Record Orders Indicate A Change In The Market
Servers and storage are part of Dell’s Infrastructure Solutions Group, which reported $10.3 billion in revenue for the first quarter, a 12% increase over the same period last year. As a result of what Chief Operating Officer Jeff Clarke described as “unprecedented demand” from cloud service providers and businesses, the company currently has a $14.4 billion backlog of orders for AI servers.
Clarke stated, “We’re experiencing unprecedented demand for our AI-optimized servers,” adding that the company’s pipeline has expanded to “several multiples” of its existing backlog currently. As they look for alternatives to the hyperscale cloud giants, second-tier cloud providers like CoreWeave are driving a large portion of the demand.
Riding The Wave Of AI Infrastructure
Dell’s performance is indicative of a larger trend in the AI server market, which is expected to account for more than 70% of the server industry and reach a valuation of $298 billion by 2025, according to research firm TrendForce. This year, it is anticipated that shipments of AI servers would increase by around 28% globally, accounting for over 15% of all server exports.

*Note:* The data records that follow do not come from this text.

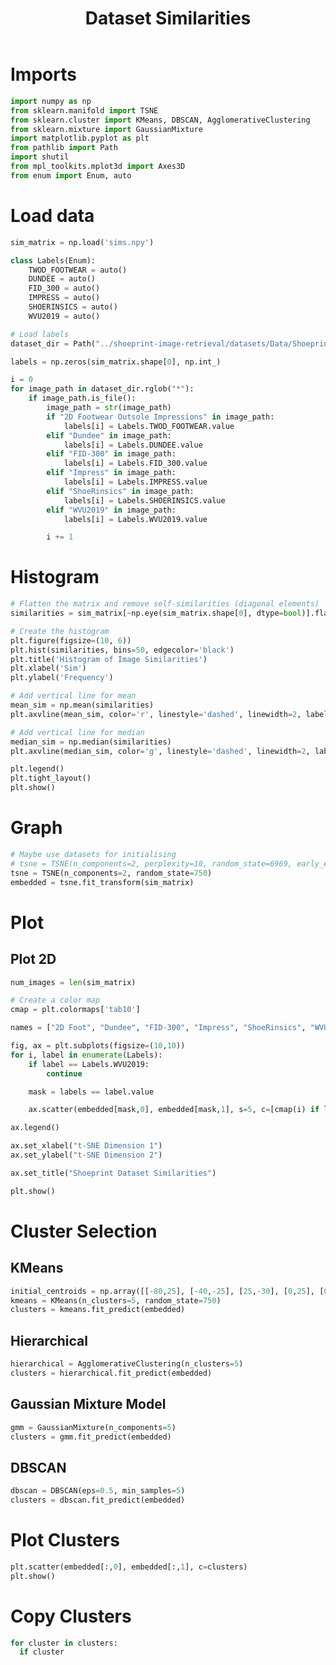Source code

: #+title: Dataset Similarities
#+property: header-args :session dataset-sims :kernel dataset-sims :async yes

* Imports

#+begin_src jupyter-python
  import numpy as np
  from sklearn.manifold import TSNE
  from sklearn.cluster import KMeans, DBSCAN, AgglomerativeClustering
  from sklearn.mixture import GaussianMixture
  import matplotlib.pyplot as plt
  from pathlib import Path
  import shutil
  from mpl_toolkits.mplot3d import Axes3D
  from enum import Enum, auto
#+end_src

#+RESULTS:

* Load data

#+begin_src jupyter-python
  sim_matrix = np.load('sims.npy')

  class Labels(Enum):
      TWOD_FOOTWEAR = auto()
      DUNDEE = auto()
      FID_300 = auto()
      IMPRESS = auto()
      SHOERINSICS = auto()
      WVU2019 = auto()

  # Load labels
  dataset_dir = Path("../shoeprint-image-retrieval/datasets/Data/Shoeprint Collective/")

  labels = np.zeros(sim_matrix.shape[0], np.int_)

  i = 0
  for image_path in dataset_dir.rglob("*"):
      if image_path.is_file():
          image_path = str(image_path)
          if "2D Footwear Outsole Impressions" in image_path:
              labels[i] = Labels.TWOD_FOOTWEAR.value
          elif "Dundee" in image_path:
              labels[i] = Labels.DUNDEE.value
          elif "FID-300" in image_path:
              labels[i] = Labels.FID_300.value
          elif "Impress" in image_path:
              labels[i] = Labels.IMPRESS.value
          elif "ShoeRinsics" in image_path:
              labels[i] = Labels.SHOERINSICS.value
          elif "WVU2019" in image_path:
              labels[i] = Labels.WVU2019.value

          i += 1

#+end_src

#+RESULTS:

* Histogram

#+begin_src jupyter-python
  # Flatten the matrix and remove self-similarities (diagonal elements)
  similarities = sim_matrix[~np.eye(sim_matrix.shape[0], dtype=bool)].flatten()

  # Create the histogram
  plt.figure(figsize=(10, 6))
  plt.hist(similarities, bins=50, edgecolor='black')
  plt.title('Histogram of Image Similarities')
  plt.xlabel('Sim')
  plt.ylabel('Frequency')

  # Add vertical line for mean
  mean_sim = np.mean(similarities)
  plt.axvline(mean_sim, color='r', linestyle='dashed', linewidth=2, label=f'Mean: {mean_sim:.3f}')
 
  # Add vertical line for median
  median_sim = np.median(similarities)
  plt.axvline(median_sim, color='g', linestyle='dashed', linewidth=2, label=f'Median: {median_sim:.3f}')

  plt.legend()
  plt.tight_layout()
  plt.show()
#+end_src

#+RESULTS:
[[file:./.ob-jupyter/cbbb0713dd4e530dca607faf77f4a3ac833d27e7.png]]

* Graph

#+begin_src jupyter-python
  # Maybe use datasets for initialising
  # tsne = TSNE(n_components=2, perplexity=10, random_state=6969, early_exaggeration=36)
  tsne = TSNE(n_components=2, random_state=750)
  embedded = tsne.fit_transform(sim_matrix)

#+end_src

#+RESULTS:

* Plot

** Plot 2D

#+begin_src jupyter-python
  num_images = len(sim_matrix)

  # Create a color map
  cmap = plt.colormaps['tab10']

  names = ["2D Foot", "Dundee", "FID-300", "Impress", "ShoeRinsics", "WVU2019"]

  fig, ax = plt.subplots(figsize=(10,10))
  for i, label in enumerate(Labels):
      if label == Labels.WVU2019:
          continue

      mask = labels == label.value

      ax.scatter(embedded[mask,0], embedded[mask,1], s=5, c=[cmap(i) if label != Labels.SHOERINSICS else cmap(5)], label=names[i])

  ax.legend()

  ax.set_xlabel("t-SNE Dimension 1")
  ax.set_ylabel("t-SNE Dimension 2")

  ax.set_title("Shoeprint Dataset Similarities")

  plt.show()

#+end_src

#+RESULTS:
[[file:./.ob-jupyter/46c1a04131fbdc6998dd53480003390ece13bfdc.png]]

* Cluster Selection

** KMeans

#+begin_src jupyter-python
  initial_centroids = np.array([[-80,25], [-40,-25], [25,-30], [0,25], [0,75]])
  kmeans = KMeans(n_clusters=5, random_state=750)
  clusters = kmeans.fit_predict(embedded)
#+end_src

#+RESULTS:

** Hierarchical

#+begin_src jupyter-python
  hierarchical = AgglomerativeClustering(n_clusters=5)
  clusters = hierarchical.fit_predict(embedded)
#+end_src

#+RESULTS:

** Gaussian Mixture Model

#+begin_src jupyter-python
  gmm = GaussianMixture(n_components=5)
  clusters = gmm.fit_predict(embedded)
#+end_src

#+RESULTS:

** DBSCAN

#+begin_src jupyter-python
  dbscan = DBSCAN(eps=0.5, min_samples=5)
  clusters = dbscan.fit_predict(embedded)
#+end_src

#+RESULTS:

* Plot Clusters

#+begin_src jupyter-python
  plt.scatter(embedded[:,0], embedded[:,1], c=clusters)
  plt.show()
#+end_src

#+RESULTS:
[[file:./.ob-jupyter/7a98d8bf674b7fe7595abd6bf5df4def8c752fd0.png]]

* Copy Clusters

#+begin_src jupyter-python
  for cluster in clusters:
    if cluster
#+end_src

The U.S. Department of Energy announced the Doudna, a new supercomputer that would combine Nvidia and Dell technology for demanding computing tasks, at the same time as the company’s results. According to previous reports, Dell has also been involved in talks for a possible $5 billion deal to supply AI servers to Elon Musk’s xAI.
Persistent Margin Pressures
Even while its revenue has increased, Dell still has to contend with production costs and competition that have pushed margins in the AI server market. In the first quarter, the company’s adjusted earnings of $1.55 per share fell short of $1.69 analyst projections.
While consumer revenue fell 19%, Dell’s Client Solutions Group, which sells personal computers, reported more modest growth of 5% to $12.5 billion.
According to Clarke, the AI sector is “lumpy” because of complicated client deployments. “The dependencies in this business are waiting for data centers to be built, power to be provided directly with cooling infrastructure,” he told analysts.